Chau also sold an unknown amount of the “substantial” stock holdings that Raymond Li held in BYD, a Chinese electric vehicle company with higher sales last year than Tesla, and deposited the money in an account in her name, the lawsuit alleges.
Alvin Li, a Hong Kong businessman in his mid-50s, was the child of Raymond Li and his first wife, Dora Bik Wan Lee. She died in 2005 and Raymond Li married Chau in 2008, when he was 81. He died in 2018 at age 90 but had dementia for several years before he died, the lawsuit said.
“The deceased did not have sufficient capacity to consent to the unauthorized withdrawals or make gifts of the funds” to Chau, or he wasn’t aware of the withdrawals and could not consent, the lawsuit argues.
Alvin Li said his father opened joint accounts with Chau in 2013 and she transferred legal title to investments and holdings, including the longtime family home on Eyremount Drive in West Vancouver, to her.
She was granted enduring power of attorney under the Power of Attorney Act, the terms of which are known only to Chau, according to the lawsuit. She had access to his bank and investment accounts and “withdrew funds for her personal use,” it alleged.
“She owed a fiduciary obligation to use and manage such assets for the benefit of the deceased,” it said.
Chau used the money to fully or partly fund the purchase of properties in Vancouver and West Vancouver, including one she later sold for $3.4 million and another for $1.95 million, it said. The proceeds were used to buy other properties, it said.

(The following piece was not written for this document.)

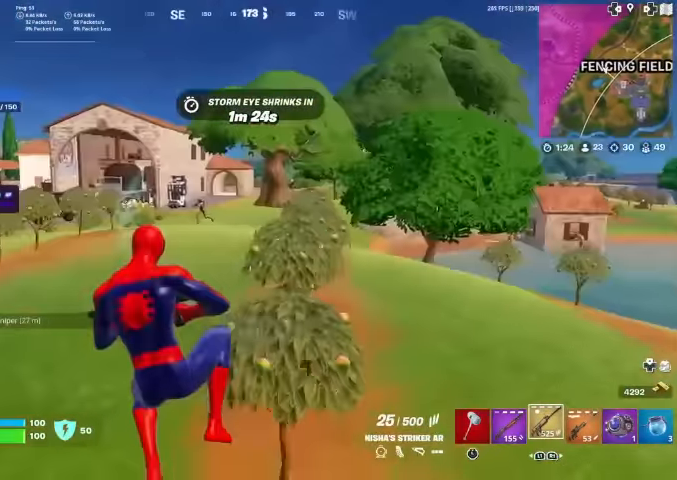
{"buttons": ["L2"], "left_stick": "up-right", "right_stick": "center", "events": [[334, "L2", "down"], [334, "left_stick", "up"], [500, "left_stick", "up-right"]]}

A $1.95 million house in south Vancouver was registered to her daughter, Amy Chun-Yee Li, and her husband, David Ling Yee, according to the lawsuit. Another of her daughters held title to a Kitsilano condo.

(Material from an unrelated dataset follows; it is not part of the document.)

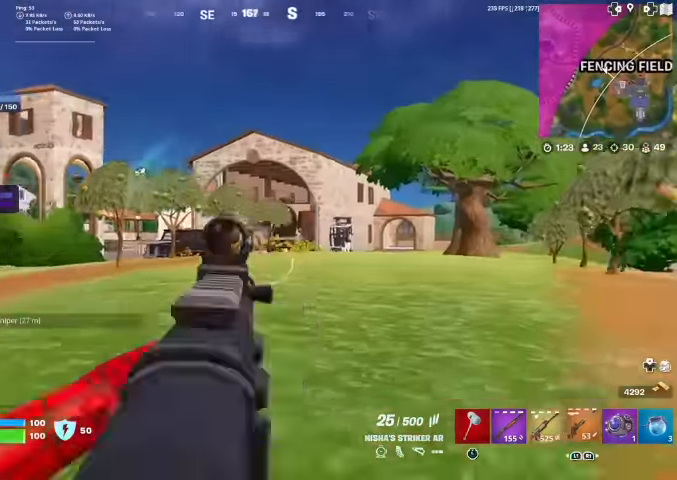
{"buttons": ["L2"], "left_stick": "left", "right_stick": "left", "events": [[100, "R1", "up"], [234, "L2", "down"], [400, "right_stick", "left"]]}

A Dunbar property sold for $3.39 million last October and none of the money went to the deceased’s estate, the lawsuit said.
A property in Ambleside in West Vancouver was bought using proceeds from the deceased’s property, including the fund from “unauthorized withdrawals” of the joint accounts or the deceased’s property, the lawsuit alleges.
“Most of the purchase monies came from the deceased’s property and Maria contributed only a small portion,” it said.
The lawsuit says that, in 2016, Chau set up a joint family trust to benefit Alvin Li and his three sons, and Chau’s three children, Amy, Angelina Chun-Wai Li, also known as Chun Wai Li, and Agnes Chun-Yun Li, also known as Chun Yun Li, all also defendants, along with Amy’s husband.
Chau said she had donated a UBC property to the trust. But the lawsuit argues she had no legal interest in the UBC property because its title had never been transferred to her.
Also in 2016, a will was written that left Raymond Li’s estate in equal shares to his three “children,” listing Chau’s daughters, it said. The will “does not make any provision” for Alvin Li and he disputes its validity, according to the claim.
Alvin Li is seeking orders that all four homes owned by Chau and her children plus the proceeds from the other house sales be declared part of Raymond Li’s estate, as well as the Swiss accounts and BYD assets.
And the lawsuit asks the court to order Chau to compensate and make full restitution to the deceased’s estate “for all funds she improperly took from the deceased’s personal accounts.”
None of the allegations have been proved in court.
A message left with Alvin Li’s lawyer wasn’t returned. The defendants could not be reached for comment and haven’t filed a response in court.